Из всех лапушек Ника была мне наиболее симпатична. Мне нравилось в ней все: немыслимые стрижки и экстравагантные туалеты, громкий голос и вечные рассказы о бой-френдах, которых она меняла так же часто, как цвет волос. Еще я завидовала ее умению писать. Стрельцова выдавала тексты, которые Лаппа неизменно называла убойными. Очевидно, это был природный дар, потому что ни на каком факультете журналистики не смогли бы научить той легкости, с которой она писала. Ника обладала безупречным чувством языка и каким-то особым ненавязчивым юмором, который позволял ей видеть то, чего не замечали другие. Сама я мучилась над каждой фразой, по десять раз переписывала свои заметки и неизменно слышала от Риты: «Оленька, это нужно переделать. Ты на удивление хорошо все знаешь о детях, но пишешь слишком сухо, в твоих материалах нет изюминки». Я и сама это понимала.
Уговорив Риту отдать мне в журнале рубрику «Лапушка и ребенок», я надеялась, что моих медицинских знаний и опыта воспитания Егора будет достаточно для того, чтобы давать советы читательницам. Но как только я садилась за компьютер, слова и мысли куда-то разбегались, и мои тексты более напоминали сухие страницы учебника по педиатрии. Несколько раз я пыталась обратиться за помощью к Нике, но она лишь загадочно улыбалась и говорила: «Не парься, Клюева!» Я не обижалась. Ника мне не подруга и, разумеется, не должна возиться со мной. Она появлялась в редакции, точно ветер, принося с собой атмосферу праздничной бесшабашности. Без умолку болтая по телефону, Стрельцова успевала дописать текст, рассказать о том, где она провела предыдущий вечер, и сообщить о новом поклоннике. Возможно, не все в этих рассказах было правдой, но это не мешало мне любить Нику и удивляться тому, что не все в «Лапушках» разделяют мой восторг по отношению к ней.
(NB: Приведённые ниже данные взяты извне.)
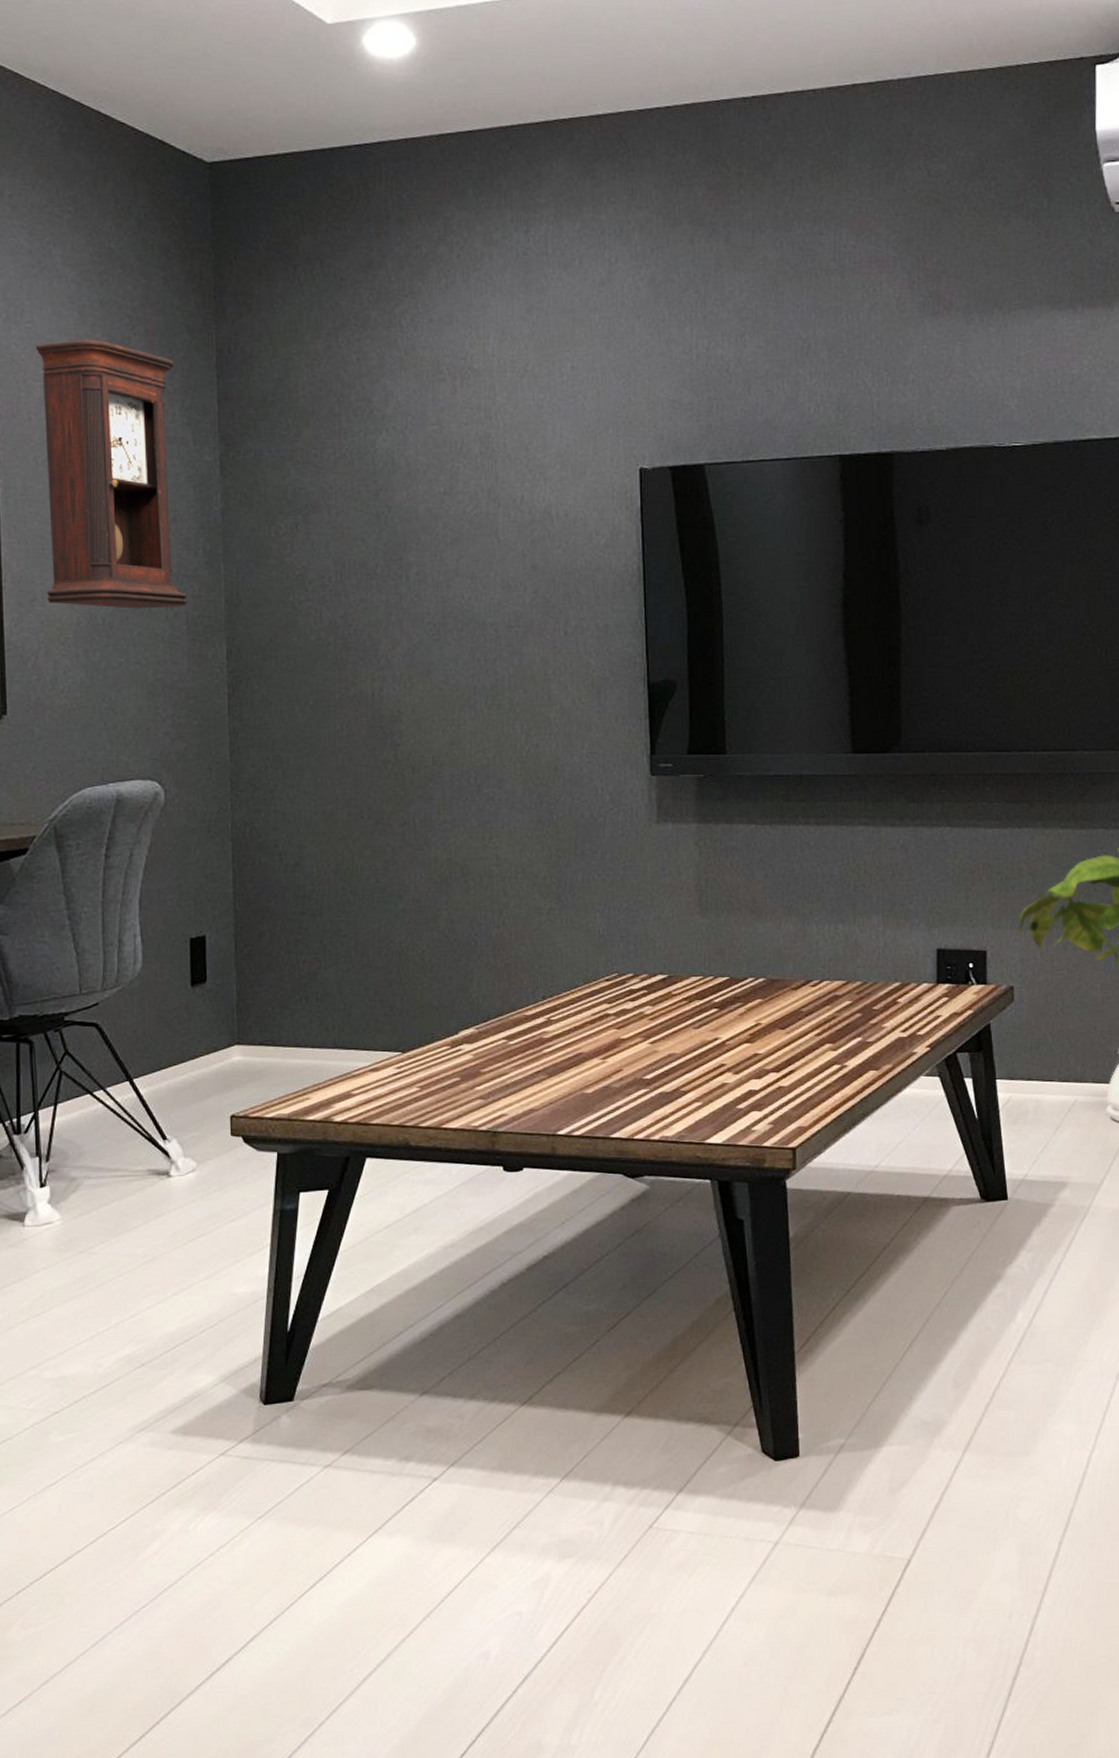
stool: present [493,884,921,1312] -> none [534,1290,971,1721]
Однажды я специально притащила домой все Никины статьи и попыталась с карандашом в руках «расчленить» их на составляющие, чтобы понять, какими приемами она пользуется, с легкостью прыгая от абзаца к абзацу, дотягивая основную нить материала от лица до завершения статьи. Но, ничего не поняв, смогла только заметить, что пишет Ника очень просто и… неожиданно. То есть, в любой, даже самой известной теме она всегда находила неожиданный, нестандартный поворот. Может быть, как-то в эту сторону подумать? Я стала вспоминать, чем меня в последнее время удивлял Егорка. Ведь дети, как известно, не знакомые со стандартами взрослого мышления, часто удивляют нас неожиданными вопросами и суждениями.
И тут я расхохоталась. Вспомнила, как где-то с полгода назад мой Егор озадачился тайной деторождения.
– Мама, меня к тебе принес аист! – сообщил он мне новость, вернувшись из песочницы.
Заявление было полуутвердительным: сын внимательно всматривался в мое лицо.